Konsep Belajar Mandiri
Belajar mandiri bukan berarti belajar sendiri. Seringkali orang menyalahartikan belajar mandiri sebagai belajar sendiri. Kesalahpengertian tersebut terjadi karena pada umumnya mereka yang kuliah di Universitas Terbuka cenderung belajar sendiri tanpa tutor atau teman kuliah. Belajar mandiri berarti belajar secara berinisiatif, dengan ataupun tanpa bantuan orang lain, dalam belajar.
Sebagai mahasiswa yang mandiri, Anda tidak harus mengetahui semua hal. Anda juga tidak diharapkan menjadi mahasiswa jenius yang tidak membutuhkan bantuan orang lain. Salah satu prinsip belajar mandiri adalah Anda mampu mengetahui kapan Anda membutuhkan bantuan atau dukungan pihak lain. Pengertian tersebut termasuk mengetahui kapan Anda perlu bertemu dengan mahasiswa lain, kelompok belajar, pengurus administrasi di UPBJJ, tutor, atau bahkan tetangga yang kuliah di universitas lain. Bantuan/dukungan dapat berupa kegiatan saling memotivasi untuk belajar, misalnya, mengobrol dengan tetangga yang kuliah di universitas lain, seringkali dapat memotivasi diri kita untuk giat belajar. Bantuan/dukungan dapat juga berarti kamus, buku literatur pendukung, kasus dari surat kabar, berita dari radio atau televisi, perpustakaan, informasi tentang jadwal tutorial, dan hal lain yang tidak berhubungan dengan orang.
Yang terpenting adalah Anda mampu mengidentifikasi sumber-sumber informasi. Identifikasi sumber informasi ini dibutuhkan untuk memperlancar proses belajar Anda pada saat Anda membutuhkan bantuan atau dukungan.
Pembelajaran dengan Sistem Belajar Mandiri
Belajar mandiri memposisikan pebelajar sebagai subyek, pemegang kendali, pengambil keputusan atau pengambil inisiatif atas belajarnya sendiri. Dengan demikian, kemampuan dalam mengendalikan atau mengarahkan belajarnya sendiri merupakan sarat utama bagi pebelajar. Kemampuan ini juga merupakan faktor penting untuk diperhatikan dan dibangun oleh penyelenggara program atau tutor.
-- -- --
Ketentuan Tugas :: Tuliskan kembali bagian teks tentang belajar mandiri di atas tanpa mengubah satu kata pun, mulai dari "Yang terpenting adalah" terus sampai "bantuan atau dukungan.".

Kumpulan Data ::
-- -- --
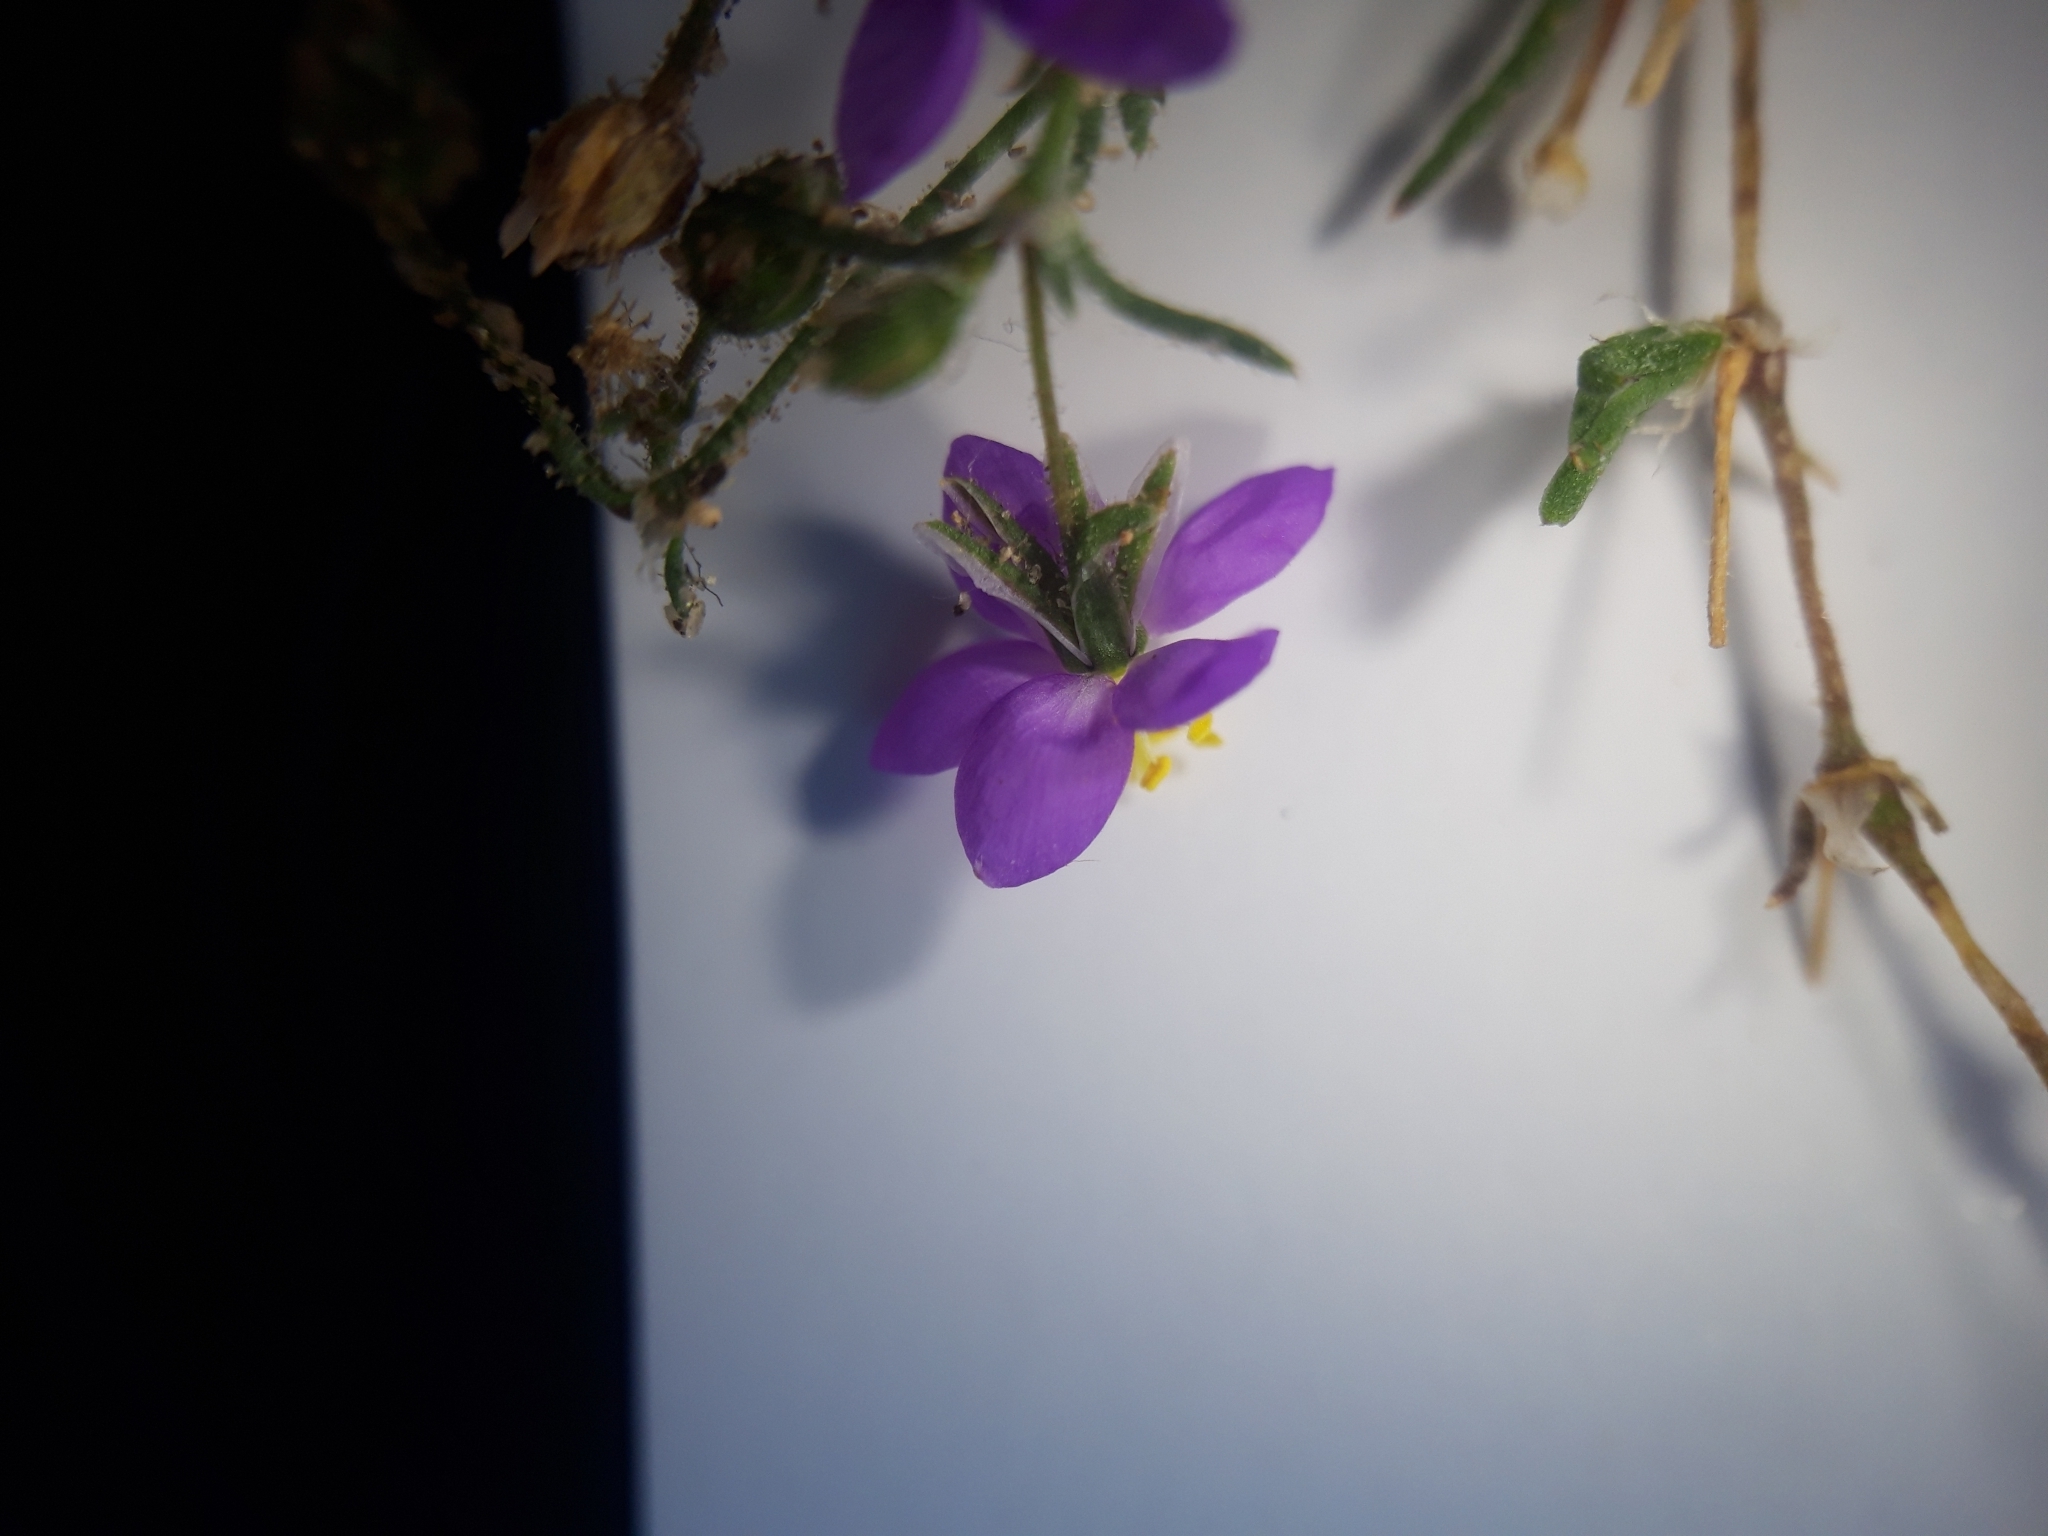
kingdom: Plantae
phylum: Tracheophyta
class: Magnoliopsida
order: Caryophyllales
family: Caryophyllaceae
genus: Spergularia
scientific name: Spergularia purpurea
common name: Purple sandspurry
-- -- --
Hasil Tugas ::
Yang terpenting adalah Anda mampu mengidentifikasi sumber-sumber informasi. Identifikasi sumber informasi ini dibutuhkan untuk memperlancar proses belajar Anda pada saat Anda membutuhkan bantuan atau dukungan.